** Opening RECORDS FOR PROCESSING block **

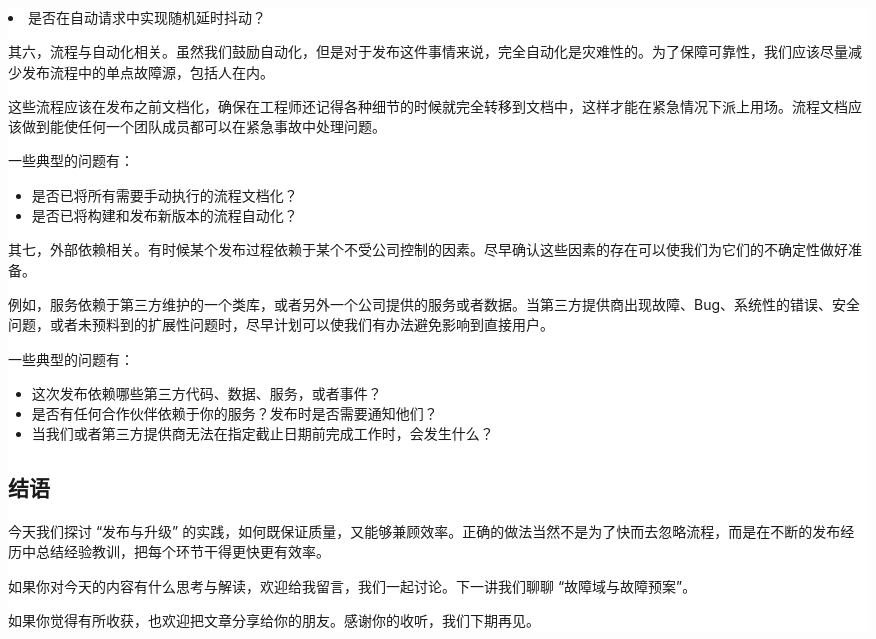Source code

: <li>是否在自动请求中实现随机延时抖动？</li>
</ul><p>其六，流程与自动化相关。虽然我们鼓励自动化，但是对于发布这件事情来说，完全自动化是灾难性的。为了保障可靠性，我们应该尽量减少发布流程中的单点故障源，包括人在内。</p><p>这些流程应该在发布之前文档化，确保在工程师还记得各种细节的时候就完全转移到文档中，这样才能在紧急情况下派上用场。流程文档应该做到能使任何一个团队成员都可以在紧急事故中处理问题。</p><p>一些典型的问题有：</p><ul>
<li>是否已将所有需要手动执行的流程文档化？</li>
<li>是否已将构建和发布新版本的流程自动化？</li>
</ul><p>其七，外部依赖相关。有时候某个发布过程依赖于某个不受公司控制的因素。尽早确认这些因素的存在可以使我们为它们的不确定性做好准备。</p><p>例如，服务依赖于第三方维护的一个类库，或者另外一个公司提供的服务或者数据。当第三方提供商出现故障、Bug、系统性的错误、安全问题，或者未预料到的扩展性问题时，尽早计划可以使我们有办法避免影响到直接用户。</p><p>一些典型的问题有：</p><ul>
<li>这次发布依赖哪些第三方代码、数据、服务，或者事件？</li>
<li>是否有任何合作伙伴依赖于你的服务？发布时是否需要通知他们？</li>
<li>当我们或者第三方提供商无法在指定截止日期前完成工作时，会发生什么？</li>
</ul><h2>结语</h2><p>今天我们探讨 “发布与升级” 的实践，如何既保证质量，又能够兼顾效率。正确的做法当然不是为了快而去忽略流程，而是在不断的发布经历中总结经验教训，把每个环节干得更快更有效率。</p><p>如果你对今天的内容有什么思考与解读，欢迎给我留言，我们一起讨论。下一讲我们聊聊 “故障域与故障预案”。</p><p>如果你觉得有所收获，也欢迎把文章分享给你的朋友。感谢你的收听，我们下期再见。</p>
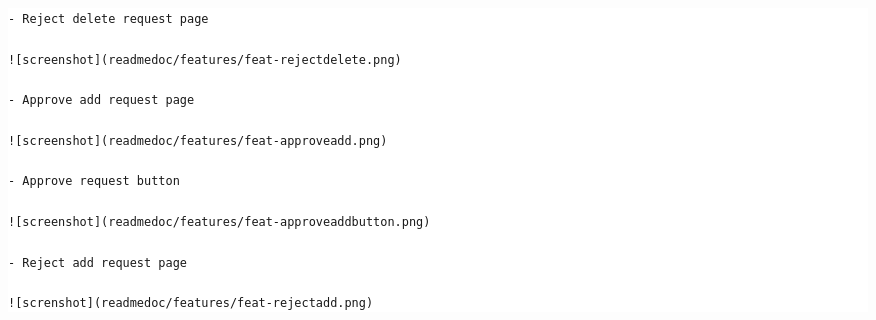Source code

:     - Reject delete request page

    ![screenshot](readmedoc/features/feat-rejectdelete.png)

    - Approve add request page

    ![screenshot](readmedoc/features/feat-approveadd.png)

    - Approve request button

    ![screenshot](readmedoc/features/feat-approveaddbutton.png)

    - Reject add request page

    ![screnshot](readmedoc/features/feat-rejectadd.png)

** Closing RECORDS FOR PROCESSING block **

■ WORK TASK ■
Go over the data above and copy every line that has the word "一些典型的问题有" in it.

■ OUTPUT FOR THIS TASK ■
</ul><p>其六，流程与自动化相关。虽然我们鼓励自动化，但是对于发布这件事情来说，完全自动化是灾难性的。为了保障可靠性，我们应该尽量减少发布流程中的单点故障源，包括人在内。</p><p>这些流程应该在发布之前文档化，确保在工程师还记得各种细节的时候就完全转移到文档中，这样才能在紧急情况下派上用场。流程文档应该做到能使任何一个团队成员都可以在紧急事故中处理问题。</p><p>一些典型的问题有：</p><ul>
</ul><p>其七，外部依赖相关。有时候某个发布过程依赖于某个不受公司控制的因素。尽早确认这些因素的存在可以使我们为它们的不确定性做好准备。</p><p>例如，服务依赖于第三方维护的一个类库，或者另外一个公司提供的服务或者数据。当第三方提供商出现故障、Bug、系统性的错误、安全问题，或者未预料到的扩展性问题时，尽早计划可以使我们有办法避免影响到直接用户。</p><p>一些典型的问题有：</p><ul>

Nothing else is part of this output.